Обходчик, будто вырос, встал над нею, потом присел на корточки и, отложив кувалду, вынул из кармана вареное яйцо. Протянул ей:
- На, пожуй... Попробуй сесть на рижский, если не торопишься, - сказал он, глядя, как Мария ест. - Ждать долго, но зато люди там спокойные, с понятием, он подобрал кувалду и поднялся, чтобы продолжить свой неспешный путь вдоль путей.
Доверившись его словам и своему упрямому желанию удачи, Мария согласилась дожидаться вечернего поезда из Риги. В сторонке от платформы, возле насыпи, в тени лесопосадок, на мягком мху, усыпанном сосновой хвоей, она без снов и без забот спала весь день - лишь вскидывалась всякий раз, как только насыпь принималась вдруг дрожать, шурша песком и камешками. Товарный проползал по рельсам, с воем проносился скорый, пробегала, брякая, дрезина; потом надолго все стихало, томный воздух замирал, звенело солнце, тень пахла лапником, смолой, и сон был сладок. Когда же воздух стал тускнеть и остывать, Мария встала и вернулась на платформу. Там, как и утром, было пусто, никто опять во Псков не собирался, и это тревожило. Когда тревога и надежда устали в ней бороться и Мария успокоилась, показался синий тепловоз. Гудя нутром, приблизился и встал - но двери всех вагонов оставались заперты. Тепловоз и стоя не переставал гудеть, грозя вот-вот тронуться в путь. Мария, охнув, побежала вдоль состава. Открытой оказалась дверь вагона-ресторана. На табурете в тамбуре сидел, согнувшись, длинный парень в фартуке и чистил картошку, бросая ее в дюралевый бак перед собой. Вокруг него, казалось, облаком клубился запах жареного лука; из окон ресторана доносились звуки радио, мужской смех и звон посуды.

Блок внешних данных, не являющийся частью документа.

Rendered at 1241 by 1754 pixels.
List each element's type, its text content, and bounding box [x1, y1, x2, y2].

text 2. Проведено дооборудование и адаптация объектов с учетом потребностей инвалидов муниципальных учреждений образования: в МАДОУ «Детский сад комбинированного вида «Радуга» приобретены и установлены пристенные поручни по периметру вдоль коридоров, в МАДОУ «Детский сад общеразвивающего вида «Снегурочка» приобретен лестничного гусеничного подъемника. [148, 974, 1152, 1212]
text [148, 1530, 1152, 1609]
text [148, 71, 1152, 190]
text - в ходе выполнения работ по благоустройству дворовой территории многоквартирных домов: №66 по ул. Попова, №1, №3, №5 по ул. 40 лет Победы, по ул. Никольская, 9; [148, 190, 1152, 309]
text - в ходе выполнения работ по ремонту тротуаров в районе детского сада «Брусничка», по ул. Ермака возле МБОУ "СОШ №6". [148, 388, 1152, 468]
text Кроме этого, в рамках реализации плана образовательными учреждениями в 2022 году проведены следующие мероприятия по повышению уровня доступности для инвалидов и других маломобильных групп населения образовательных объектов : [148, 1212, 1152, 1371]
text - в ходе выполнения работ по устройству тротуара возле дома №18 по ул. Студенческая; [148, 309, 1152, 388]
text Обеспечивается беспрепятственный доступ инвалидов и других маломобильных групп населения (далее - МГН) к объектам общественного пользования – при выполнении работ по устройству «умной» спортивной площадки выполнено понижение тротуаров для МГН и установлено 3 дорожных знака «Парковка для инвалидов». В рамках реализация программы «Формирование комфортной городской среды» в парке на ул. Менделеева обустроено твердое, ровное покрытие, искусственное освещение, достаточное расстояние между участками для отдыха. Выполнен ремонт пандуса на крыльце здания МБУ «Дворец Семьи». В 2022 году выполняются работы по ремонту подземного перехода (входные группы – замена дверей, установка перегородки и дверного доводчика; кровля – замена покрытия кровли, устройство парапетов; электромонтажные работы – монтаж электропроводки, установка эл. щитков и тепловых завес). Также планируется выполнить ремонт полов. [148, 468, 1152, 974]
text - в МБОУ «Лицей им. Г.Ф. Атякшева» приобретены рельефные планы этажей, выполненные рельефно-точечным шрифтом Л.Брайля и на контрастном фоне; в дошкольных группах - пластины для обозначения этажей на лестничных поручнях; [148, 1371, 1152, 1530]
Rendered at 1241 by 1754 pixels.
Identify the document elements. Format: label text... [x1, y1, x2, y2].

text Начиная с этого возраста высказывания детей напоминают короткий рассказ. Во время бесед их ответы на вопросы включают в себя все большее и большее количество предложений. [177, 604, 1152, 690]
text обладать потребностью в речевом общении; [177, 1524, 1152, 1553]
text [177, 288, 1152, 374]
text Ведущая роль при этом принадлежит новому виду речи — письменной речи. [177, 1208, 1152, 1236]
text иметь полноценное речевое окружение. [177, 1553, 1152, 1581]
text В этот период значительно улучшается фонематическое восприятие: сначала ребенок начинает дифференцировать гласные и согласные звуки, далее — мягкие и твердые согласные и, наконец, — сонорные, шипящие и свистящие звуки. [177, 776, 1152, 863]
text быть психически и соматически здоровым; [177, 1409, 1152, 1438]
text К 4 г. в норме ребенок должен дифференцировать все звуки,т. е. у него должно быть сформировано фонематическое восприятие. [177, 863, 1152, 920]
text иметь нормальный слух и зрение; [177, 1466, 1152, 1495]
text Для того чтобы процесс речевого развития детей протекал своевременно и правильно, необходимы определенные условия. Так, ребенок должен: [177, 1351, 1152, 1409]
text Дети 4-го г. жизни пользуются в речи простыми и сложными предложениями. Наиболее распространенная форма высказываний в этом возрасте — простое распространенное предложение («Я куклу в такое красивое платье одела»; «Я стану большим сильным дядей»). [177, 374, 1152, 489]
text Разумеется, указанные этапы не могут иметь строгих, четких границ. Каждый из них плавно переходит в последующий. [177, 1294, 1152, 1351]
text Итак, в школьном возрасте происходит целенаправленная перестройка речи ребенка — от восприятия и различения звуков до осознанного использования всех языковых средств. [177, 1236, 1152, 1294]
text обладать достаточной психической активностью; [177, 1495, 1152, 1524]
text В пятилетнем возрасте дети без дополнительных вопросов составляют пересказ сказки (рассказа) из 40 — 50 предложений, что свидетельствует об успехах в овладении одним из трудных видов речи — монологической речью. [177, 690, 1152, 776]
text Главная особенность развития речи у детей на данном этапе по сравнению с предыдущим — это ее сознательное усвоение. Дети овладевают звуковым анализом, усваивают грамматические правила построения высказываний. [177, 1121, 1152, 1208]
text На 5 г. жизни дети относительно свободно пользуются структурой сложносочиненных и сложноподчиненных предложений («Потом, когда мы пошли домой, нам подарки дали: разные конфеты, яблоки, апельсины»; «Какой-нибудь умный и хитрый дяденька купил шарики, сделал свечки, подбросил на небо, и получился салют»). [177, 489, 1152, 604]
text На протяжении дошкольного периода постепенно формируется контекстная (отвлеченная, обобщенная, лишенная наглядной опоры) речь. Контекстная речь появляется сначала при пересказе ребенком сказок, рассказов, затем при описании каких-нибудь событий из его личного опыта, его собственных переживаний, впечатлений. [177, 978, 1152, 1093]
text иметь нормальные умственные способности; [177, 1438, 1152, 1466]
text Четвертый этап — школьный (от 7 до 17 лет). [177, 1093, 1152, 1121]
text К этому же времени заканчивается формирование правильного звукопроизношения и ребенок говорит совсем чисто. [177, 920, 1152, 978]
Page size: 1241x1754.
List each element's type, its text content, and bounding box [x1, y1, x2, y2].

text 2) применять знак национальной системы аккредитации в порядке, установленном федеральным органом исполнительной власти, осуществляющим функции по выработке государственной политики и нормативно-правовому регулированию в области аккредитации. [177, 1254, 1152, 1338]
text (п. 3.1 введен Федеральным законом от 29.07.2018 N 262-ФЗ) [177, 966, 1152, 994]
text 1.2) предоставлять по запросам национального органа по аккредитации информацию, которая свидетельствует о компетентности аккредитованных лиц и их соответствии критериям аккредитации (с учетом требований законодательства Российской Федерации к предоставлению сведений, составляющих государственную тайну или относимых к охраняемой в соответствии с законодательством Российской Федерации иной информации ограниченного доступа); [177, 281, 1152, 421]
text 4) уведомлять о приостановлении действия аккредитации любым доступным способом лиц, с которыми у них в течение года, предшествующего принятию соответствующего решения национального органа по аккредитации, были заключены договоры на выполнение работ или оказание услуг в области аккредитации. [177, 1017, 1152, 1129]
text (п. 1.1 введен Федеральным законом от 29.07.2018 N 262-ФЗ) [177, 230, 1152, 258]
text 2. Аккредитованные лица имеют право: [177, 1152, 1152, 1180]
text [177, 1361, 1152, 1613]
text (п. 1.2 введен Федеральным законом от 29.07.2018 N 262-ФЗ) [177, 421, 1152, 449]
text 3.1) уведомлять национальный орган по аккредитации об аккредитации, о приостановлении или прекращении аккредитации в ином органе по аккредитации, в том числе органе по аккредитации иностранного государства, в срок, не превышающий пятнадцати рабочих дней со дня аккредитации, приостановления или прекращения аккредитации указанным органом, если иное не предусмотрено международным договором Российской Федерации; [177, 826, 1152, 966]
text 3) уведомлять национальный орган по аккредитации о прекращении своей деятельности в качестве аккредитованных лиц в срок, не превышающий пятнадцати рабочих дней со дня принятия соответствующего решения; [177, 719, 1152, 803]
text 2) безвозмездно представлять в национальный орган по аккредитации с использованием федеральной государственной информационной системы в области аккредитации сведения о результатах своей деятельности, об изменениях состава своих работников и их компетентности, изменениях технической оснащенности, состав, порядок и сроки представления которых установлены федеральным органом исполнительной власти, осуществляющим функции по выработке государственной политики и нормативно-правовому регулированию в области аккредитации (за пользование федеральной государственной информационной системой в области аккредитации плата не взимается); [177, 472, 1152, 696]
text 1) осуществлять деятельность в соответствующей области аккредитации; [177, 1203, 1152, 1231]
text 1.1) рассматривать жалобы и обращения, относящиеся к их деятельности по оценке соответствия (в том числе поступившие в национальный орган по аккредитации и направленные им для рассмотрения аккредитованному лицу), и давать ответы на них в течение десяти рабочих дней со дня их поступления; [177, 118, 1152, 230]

- Ты б разрешил пройти, - вцепившись в поручень, с мольбой сказала Мария парню. Он поглядел на нее с сочувствием и ответил, словно извиняясь, аккуратно выговаривая не родные ему русские слова:
- Сегодня пива нет.
- Я ж не о том! - сначала не поняв его, поторопилась объясниться с ним Мария, но вагон сильно дернуло, поезд тронулся, и ей пришлось отпрянуть. Парень с сожалением развел руками и исчез из глаз. Поезд быстро набрал скорость и ушел. Мария вновь одна осталась на платформе.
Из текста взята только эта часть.